> Problem details: Among the lines below, take the one holding "erica’s Cup in Newport. The King and Queen of", the one holding "to Skagen; 1966", and all lines between them. Set them down exactly.

> Input for this task:
*** Begin section ***

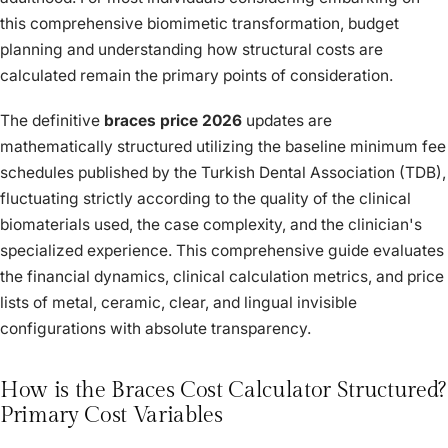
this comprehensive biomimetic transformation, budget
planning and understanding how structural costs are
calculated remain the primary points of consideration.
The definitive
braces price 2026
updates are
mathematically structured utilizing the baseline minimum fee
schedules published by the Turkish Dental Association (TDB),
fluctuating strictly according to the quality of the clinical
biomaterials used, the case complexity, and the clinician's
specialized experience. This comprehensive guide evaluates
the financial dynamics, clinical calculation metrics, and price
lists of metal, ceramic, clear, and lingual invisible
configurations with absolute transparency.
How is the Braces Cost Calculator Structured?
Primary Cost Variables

*** End section ***
*** Begin section ***

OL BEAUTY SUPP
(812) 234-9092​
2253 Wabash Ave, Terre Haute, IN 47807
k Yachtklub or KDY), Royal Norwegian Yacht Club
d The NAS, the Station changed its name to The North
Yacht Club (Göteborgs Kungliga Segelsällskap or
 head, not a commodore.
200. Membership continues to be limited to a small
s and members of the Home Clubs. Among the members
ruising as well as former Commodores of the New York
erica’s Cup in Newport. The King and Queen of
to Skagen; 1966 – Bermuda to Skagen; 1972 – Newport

*** End section ***

> Exercise result:
erica’s Cup in Newport. The King and Queen of
to Skagen; 1966 – Bermuda to Skagen; 1972 – Newport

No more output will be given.